The convolution neural networks were pre-trained on the combined training splits of the three datasets. For unsupervised pre-training we use the momentum contrast framework [1]. For each image a randomly resized crop with random horizontal flip of size 128 by 128 was extracted from the image and the augmented using color jitter, gaussian blur, and color drop.

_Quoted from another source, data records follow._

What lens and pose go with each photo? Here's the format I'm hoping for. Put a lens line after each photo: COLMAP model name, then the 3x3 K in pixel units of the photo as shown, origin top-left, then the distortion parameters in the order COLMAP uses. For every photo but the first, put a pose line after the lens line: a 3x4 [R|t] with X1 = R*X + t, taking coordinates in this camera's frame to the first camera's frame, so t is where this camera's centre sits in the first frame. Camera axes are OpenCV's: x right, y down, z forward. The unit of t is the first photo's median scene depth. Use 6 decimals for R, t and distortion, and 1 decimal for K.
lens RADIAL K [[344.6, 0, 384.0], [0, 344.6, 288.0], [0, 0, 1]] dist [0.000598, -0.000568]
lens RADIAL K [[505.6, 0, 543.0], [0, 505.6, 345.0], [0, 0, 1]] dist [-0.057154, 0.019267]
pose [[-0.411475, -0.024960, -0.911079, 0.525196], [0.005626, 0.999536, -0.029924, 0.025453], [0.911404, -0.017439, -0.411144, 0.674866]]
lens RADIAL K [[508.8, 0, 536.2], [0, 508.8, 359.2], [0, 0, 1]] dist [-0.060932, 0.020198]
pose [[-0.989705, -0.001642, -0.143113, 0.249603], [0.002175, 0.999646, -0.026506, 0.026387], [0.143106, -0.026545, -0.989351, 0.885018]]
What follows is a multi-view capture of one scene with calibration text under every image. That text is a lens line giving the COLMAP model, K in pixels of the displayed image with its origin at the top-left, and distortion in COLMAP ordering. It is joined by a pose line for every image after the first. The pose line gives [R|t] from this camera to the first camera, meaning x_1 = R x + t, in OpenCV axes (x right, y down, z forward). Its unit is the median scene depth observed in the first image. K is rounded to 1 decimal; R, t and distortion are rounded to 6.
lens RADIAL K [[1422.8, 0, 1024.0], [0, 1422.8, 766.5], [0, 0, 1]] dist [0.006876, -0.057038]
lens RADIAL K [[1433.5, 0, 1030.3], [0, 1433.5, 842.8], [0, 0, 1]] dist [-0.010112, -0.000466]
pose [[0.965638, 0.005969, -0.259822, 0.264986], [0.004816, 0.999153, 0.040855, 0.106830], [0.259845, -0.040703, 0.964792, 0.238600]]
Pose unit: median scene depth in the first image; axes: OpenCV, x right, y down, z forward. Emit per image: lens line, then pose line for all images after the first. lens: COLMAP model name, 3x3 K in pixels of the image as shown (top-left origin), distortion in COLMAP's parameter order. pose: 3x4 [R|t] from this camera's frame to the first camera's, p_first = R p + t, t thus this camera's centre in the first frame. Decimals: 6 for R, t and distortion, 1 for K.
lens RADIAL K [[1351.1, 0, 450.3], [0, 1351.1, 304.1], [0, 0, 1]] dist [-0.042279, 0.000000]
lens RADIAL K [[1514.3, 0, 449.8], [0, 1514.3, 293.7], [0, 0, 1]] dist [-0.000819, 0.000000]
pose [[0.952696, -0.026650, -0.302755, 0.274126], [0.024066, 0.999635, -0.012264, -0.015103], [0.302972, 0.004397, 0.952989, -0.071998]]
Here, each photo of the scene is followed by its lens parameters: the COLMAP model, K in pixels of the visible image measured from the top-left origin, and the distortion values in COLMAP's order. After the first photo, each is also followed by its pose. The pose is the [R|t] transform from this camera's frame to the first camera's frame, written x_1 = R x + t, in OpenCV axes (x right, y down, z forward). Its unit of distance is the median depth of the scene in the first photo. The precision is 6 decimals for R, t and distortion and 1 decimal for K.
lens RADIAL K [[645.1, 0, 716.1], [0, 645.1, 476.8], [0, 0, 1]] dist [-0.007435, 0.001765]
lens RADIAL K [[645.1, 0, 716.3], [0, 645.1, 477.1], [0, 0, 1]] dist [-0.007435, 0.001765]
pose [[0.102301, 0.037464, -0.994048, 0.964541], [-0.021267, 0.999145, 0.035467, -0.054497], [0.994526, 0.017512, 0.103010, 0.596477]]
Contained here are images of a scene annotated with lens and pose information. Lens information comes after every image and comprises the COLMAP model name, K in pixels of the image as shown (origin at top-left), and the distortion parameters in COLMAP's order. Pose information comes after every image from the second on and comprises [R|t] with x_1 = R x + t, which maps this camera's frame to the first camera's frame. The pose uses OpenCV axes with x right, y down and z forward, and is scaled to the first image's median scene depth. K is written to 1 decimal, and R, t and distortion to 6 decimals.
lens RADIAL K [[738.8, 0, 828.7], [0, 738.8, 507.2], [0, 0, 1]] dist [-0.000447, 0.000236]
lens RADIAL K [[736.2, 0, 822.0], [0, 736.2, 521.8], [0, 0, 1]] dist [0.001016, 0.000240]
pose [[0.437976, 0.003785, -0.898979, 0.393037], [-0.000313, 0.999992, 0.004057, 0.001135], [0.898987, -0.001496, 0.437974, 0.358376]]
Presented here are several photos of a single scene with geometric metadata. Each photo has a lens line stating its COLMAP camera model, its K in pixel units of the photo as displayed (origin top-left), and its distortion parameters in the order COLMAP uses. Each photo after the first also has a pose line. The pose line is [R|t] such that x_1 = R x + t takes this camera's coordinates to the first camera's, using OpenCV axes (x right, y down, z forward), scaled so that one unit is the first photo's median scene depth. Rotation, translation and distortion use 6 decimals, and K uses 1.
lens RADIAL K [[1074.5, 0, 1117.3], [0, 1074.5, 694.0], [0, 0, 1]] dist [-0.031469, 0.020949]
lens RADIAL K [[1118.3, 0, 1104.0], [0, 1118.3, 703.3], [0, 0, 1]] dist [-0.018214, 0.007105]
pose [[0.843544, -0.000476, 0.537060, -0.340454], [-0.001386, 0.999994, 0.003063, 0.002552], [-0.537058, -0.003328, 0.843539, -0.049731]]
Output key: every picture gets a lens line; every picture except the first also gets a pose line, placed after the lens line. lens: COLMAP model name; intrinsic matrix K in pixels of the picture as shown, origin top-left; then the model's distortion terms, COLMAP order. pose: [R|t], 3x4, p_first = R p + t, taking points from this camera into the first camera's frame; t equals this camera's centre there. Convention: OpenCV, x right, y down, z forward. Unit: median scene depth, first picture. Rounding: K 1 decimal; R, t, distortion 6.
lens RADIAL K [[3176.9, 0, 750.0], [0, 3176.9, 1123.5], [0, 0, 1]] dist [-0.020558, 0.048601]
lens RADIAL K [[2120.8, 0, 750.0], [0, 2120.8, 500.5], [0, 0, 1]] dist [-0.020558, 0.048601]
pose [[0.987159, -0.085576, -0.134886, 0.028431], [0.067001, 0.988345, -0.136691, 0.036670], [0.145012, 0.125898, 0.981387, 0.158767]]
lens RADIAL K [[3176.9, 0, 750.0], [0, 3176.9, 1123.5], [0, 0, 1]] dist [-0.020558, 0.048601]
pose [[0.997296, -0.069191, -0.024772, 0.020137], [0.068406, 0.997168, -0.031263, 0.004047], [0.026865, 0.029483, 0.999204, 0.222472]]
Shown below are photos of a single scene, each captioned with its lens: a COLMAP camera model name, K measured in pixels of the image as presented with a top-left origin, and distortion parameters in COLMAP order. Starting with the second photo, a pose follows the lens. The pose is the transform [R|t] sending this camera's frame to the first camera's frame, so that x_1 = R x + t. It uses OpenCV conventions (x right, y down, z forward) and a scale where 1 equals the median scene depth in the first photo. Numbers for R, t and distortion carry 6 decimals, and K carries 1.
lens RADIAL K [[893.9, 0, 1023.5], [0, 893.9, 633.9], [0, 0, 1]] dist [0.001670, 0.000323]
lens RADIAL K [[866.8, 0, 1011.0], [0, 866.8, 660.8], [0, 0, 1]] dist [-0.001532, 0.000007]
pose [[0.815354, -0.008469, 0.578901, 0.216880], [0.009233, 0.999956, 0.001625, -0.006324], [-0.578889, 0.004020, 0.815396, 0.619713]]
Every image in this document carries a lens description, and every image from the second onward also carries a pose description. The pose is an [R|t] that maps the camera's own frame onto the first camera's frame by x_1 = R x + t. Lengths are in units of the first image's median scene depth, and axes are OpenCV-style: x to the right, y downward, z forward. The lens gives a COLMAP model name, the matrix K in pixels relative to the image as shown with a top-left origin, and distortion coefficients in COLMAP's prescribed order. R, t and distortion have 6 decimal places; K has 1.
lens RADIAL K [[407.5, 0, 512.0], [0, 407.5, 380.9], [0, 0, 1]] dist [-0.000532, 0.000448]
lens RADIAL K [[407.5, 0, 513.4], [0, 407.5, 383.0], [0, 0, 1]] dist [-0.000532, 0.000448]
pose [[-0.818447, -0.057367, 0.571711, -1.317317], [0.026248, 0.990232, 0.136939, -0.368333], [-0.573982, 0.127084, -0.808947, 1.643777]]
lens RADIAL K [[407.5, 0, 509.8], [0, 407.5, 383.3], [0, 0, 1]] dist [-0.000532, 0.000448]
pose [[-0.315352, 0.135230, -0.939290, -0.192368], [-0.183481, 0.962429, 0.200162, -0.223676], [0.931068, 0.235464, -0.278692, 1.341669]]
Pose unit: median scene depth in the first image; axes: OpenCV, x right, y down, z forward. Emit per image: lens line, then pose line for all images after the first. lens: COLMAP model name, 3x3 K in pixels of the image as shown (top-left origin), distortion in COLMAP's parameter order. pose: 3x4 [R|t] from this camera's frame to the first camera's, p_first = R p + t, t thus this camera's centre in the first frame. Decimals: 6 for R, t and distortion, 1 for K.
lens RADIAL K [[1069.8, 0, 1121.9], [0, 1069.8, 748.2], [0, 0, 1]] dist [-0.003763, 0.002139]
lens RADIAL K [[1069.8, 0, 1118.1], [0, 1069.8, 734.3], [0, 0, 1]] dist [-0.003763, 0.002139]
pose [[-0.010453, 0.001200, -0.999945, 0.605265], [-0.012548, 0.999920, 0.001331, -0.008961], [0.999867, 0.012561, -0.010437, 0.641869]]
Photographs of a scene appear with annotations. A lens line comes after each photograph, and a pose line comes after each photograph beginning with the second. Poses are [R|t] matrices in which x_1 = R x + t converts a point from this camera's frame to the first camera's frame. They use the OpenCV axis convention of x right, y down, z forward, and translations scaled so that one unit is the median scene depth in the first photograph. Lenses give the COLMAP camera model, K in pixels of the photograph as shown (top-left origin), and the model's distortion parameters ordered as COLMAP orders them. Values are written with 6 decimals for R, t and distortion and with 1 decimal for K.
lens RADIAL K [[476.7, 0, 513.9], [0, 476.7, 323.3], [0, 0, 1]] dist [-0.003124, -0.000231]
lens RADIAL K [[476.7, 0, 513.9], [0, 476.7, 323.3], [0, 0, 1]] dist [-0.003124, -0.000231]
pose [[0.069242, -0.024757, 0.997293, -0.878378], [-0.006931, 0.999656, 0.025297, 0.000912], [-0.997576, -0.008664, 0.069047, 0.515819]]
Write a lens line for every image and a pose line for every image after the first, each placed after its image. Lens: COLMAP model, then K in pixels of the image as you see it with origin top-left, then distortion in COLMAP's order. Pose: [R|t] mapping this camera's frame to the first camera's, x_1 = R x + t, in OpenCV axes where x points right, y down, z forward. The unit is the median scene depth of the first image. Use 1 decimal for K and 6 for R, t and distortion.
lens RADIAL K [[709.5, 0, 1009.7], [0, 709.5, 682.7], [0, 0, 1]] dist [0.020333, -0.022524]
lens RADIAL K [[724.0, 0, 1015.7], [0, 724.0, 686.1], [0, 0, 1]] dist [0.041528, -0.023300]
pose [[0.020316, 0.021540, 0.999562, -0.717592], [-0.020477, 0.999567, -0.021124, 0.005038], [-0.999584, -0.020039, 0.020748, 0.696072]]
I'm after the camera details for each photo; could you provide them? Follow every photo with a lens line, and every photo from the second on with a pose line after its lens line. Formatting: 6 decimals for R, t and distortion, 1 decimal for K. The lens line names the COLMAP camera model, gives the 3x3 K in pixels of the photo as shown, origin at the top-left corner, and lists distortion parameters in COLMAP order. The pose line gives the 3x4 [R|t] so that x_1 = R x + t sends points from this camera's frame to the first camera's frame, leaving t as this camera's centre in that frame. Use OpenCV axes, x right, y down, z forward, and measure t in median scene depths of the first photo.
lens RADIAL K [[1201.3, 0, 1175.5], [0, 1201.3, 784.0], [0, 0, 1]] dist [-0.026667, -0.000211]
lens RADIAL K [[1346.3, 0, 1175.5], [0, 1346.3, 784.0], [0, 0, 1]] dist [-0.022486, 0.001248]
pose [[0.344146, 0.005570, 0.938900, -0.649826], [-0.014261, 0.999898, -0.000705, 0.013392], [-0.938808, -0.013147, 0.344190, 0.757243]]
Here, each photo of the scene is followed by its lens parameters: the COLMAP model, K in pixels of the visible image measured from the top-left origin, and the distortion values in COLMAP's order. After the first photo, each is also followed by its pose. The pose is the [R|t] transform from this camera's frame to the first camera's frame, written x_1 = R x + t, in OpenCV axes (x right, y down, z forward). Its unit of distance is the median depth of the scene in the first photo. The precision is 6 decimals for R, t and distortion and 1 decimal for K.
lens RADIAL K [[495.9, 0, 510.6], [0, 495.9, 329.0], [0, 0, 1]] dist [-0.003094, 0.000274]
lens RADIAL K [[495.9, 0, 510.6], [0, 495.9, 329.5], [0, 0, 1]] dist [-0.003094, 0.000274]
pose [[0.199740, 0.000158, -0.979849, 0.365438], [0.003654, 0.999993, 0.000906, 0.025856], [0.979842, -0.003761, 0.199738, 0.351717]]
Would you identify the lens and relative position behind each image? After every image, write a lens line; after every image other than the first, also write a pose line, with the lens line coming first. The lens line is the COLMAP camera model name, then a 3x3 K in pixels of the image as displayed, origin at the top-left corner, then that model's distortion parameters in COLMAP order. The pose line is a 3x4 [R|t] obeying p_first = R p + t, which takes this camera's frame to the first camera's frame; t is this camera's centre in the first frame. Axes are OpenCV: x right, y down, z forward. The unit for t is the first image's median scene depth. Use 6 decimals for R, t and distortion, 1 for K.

Downstream Supervised Tasks

For downstream evaluation of the learned visual representations for multi-class classification we used a softmax classifier with cross entropy as the loss function on the representations extracted from the frozen convolution network pre-trained using momentum contrast. The extracted representations come from a single crop of size 244 by 244 from the original image.

Results

Quantitative

Compared to other works examining fine art classification we found that our pre-trained models consistently underperformed compared to state of the art models however our model uses unsupervised learning to train a convolutional network and does not utilize fine-tuning or particularly large models. The pretrained networks were most successful on the WikiArt dataset in which they were competitive with transfer learning with networks trained on ImageNet in [2].

Filter Visualizations

In addition to our quantitative results obtained from our multiple downstream tasks, we use filter visualization to examine what features the models learn from the contrastive learning pretext task. In the image below we can see a random selection of the learned filter from the contrastive learning task on our dataset. Comparing the filters at the shallowest portion of the network (Convolution #1) we see that both tend to learn filters for various colors while in the case of the contrastive learning network we also see the addition of some simple textures start to appear. We can also see from this comparison that there appear to be fewer non-noise filters with the contrastive learning model compared to the ImageNet model particularly in the deeper levels of the network.

Explainable AI

In addition to examining how the self-supervised models perform on our selected downstream task, we additionally use explainable AI techniques to bet- ter understand how these self-supervised models justify their decisions. In this vein we use a combination of two techniques proposed by Selvaraju et. al which include guided backpropagation and class activation maps [3]. In particular we examine the two classification tasks of artist recognition and art style classification for the WikiArt dataset using a linear classification head on top of the pre-trained convolutional neural network. For our convolutional model we chose to use our pre-trained ResNet50 trained for 120k steps.

References

[1] K. He, H. Fan, Y. Wu, S. Xie, and R. Girshick, “Momentum contrast for unsupervised visual representation learning,” arXiv preprint arXiv:1911.05722, 2019.

[2] W. R. Tan, C. S. Chan, H. E. Aguirre, and K. Tanaka, “Ceci n’est pas une pipe: A deep convolutional network for fine-art paintings classification,” in 2016 IEEE International Conference on Image Processing (ICIP), pp. 3703– 3707, 2016.

[3] R. R. Selvaraju, M. Cogswell, A. Das, R. Vedantam, D. Parikh, and D. Batra, “Grad-cam: Visual explanations from deep networks via gradient-based localization,” International Journal of Computer Vision, vol. 128, p. 336–359, Oct 2019.